- _Exercise instructions_
Can you copy every row below word for word, leaving the pictures out?

[start Material provided]

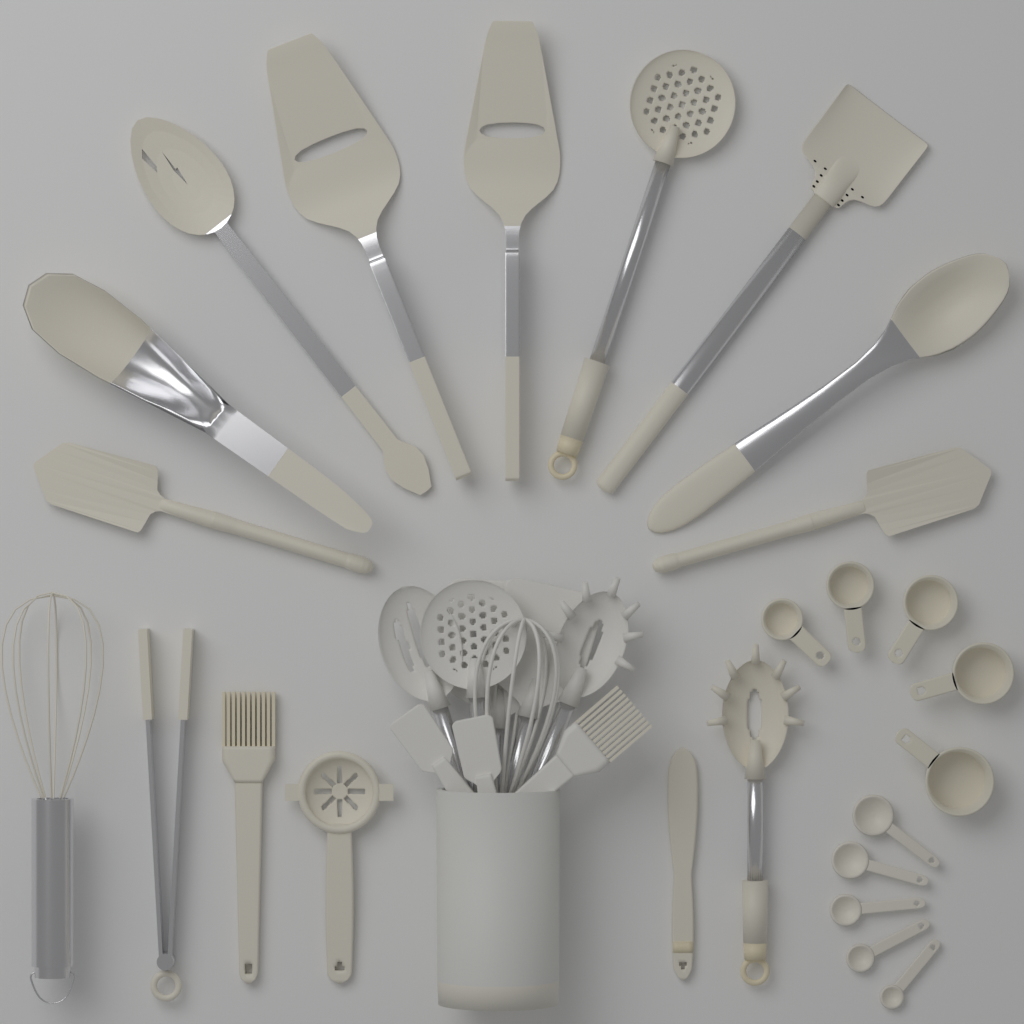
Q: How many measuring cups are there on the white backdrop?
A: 5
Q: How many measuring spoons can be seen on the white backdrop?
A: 5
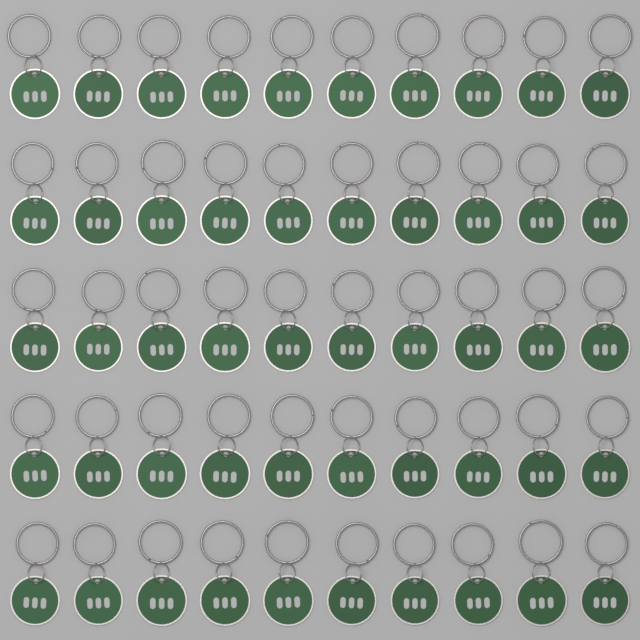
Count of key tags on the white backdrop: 50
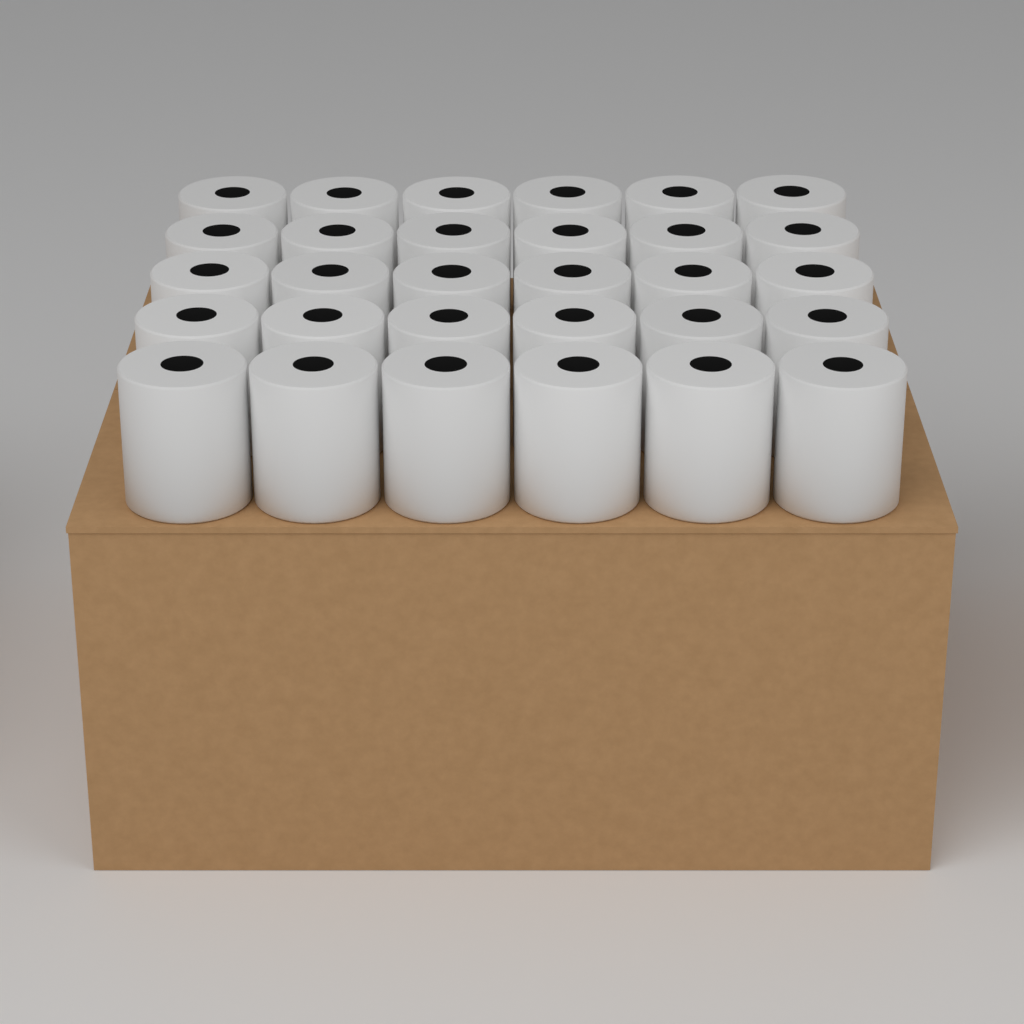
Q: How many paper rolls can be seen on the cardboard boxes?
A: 30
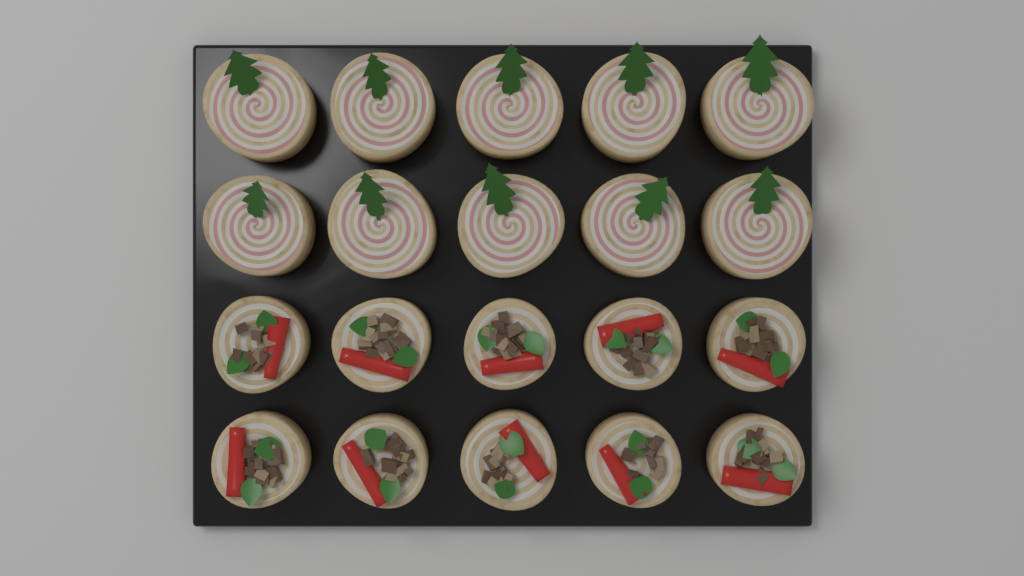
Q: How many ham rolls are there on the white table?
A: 10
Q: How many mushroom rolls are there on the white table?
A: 10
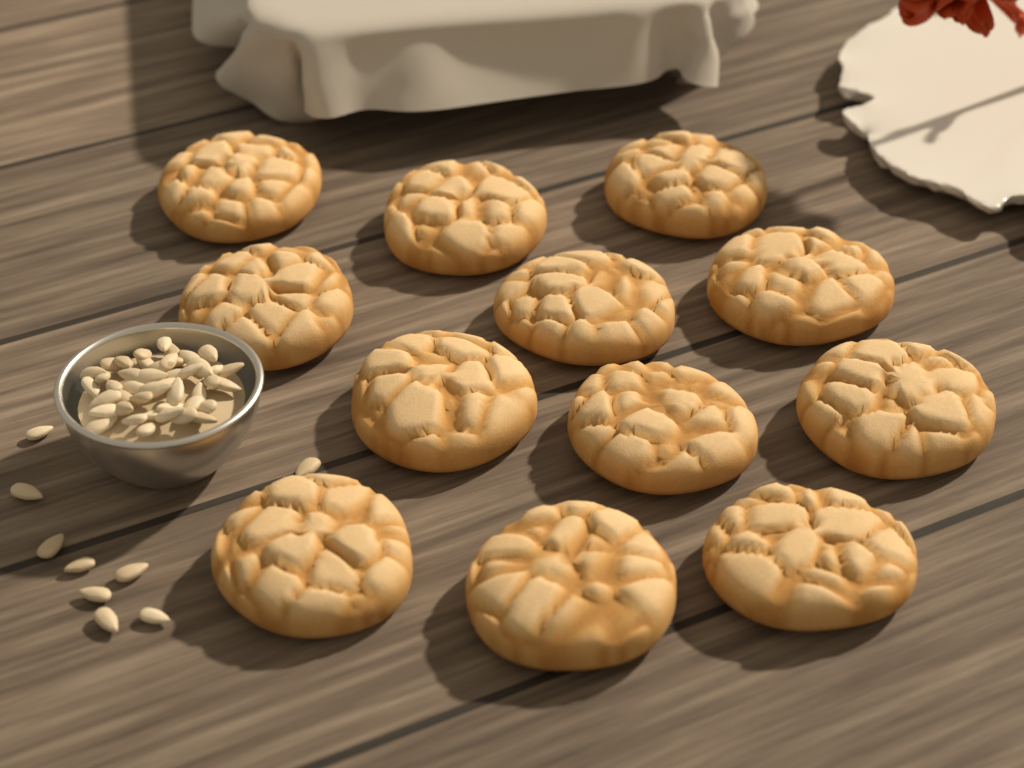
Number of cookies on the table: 12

[end Material provided]

- _Exercise output_
Q: How many measuring cups are there on the white backdrop?
A: 5
Q: How many measuring spoons can be seen on the white backdrop?
A: 5
Count of key tags on the white backdrop: 50
Q: How many paper rolls can be seen on the cardboard boxes?
A: 30
Q: How many ham rolls are there on the white table?
A: 10
Q: How many mushroom rolls are there on the white table?
A: 10
Number of cookies on the table: 12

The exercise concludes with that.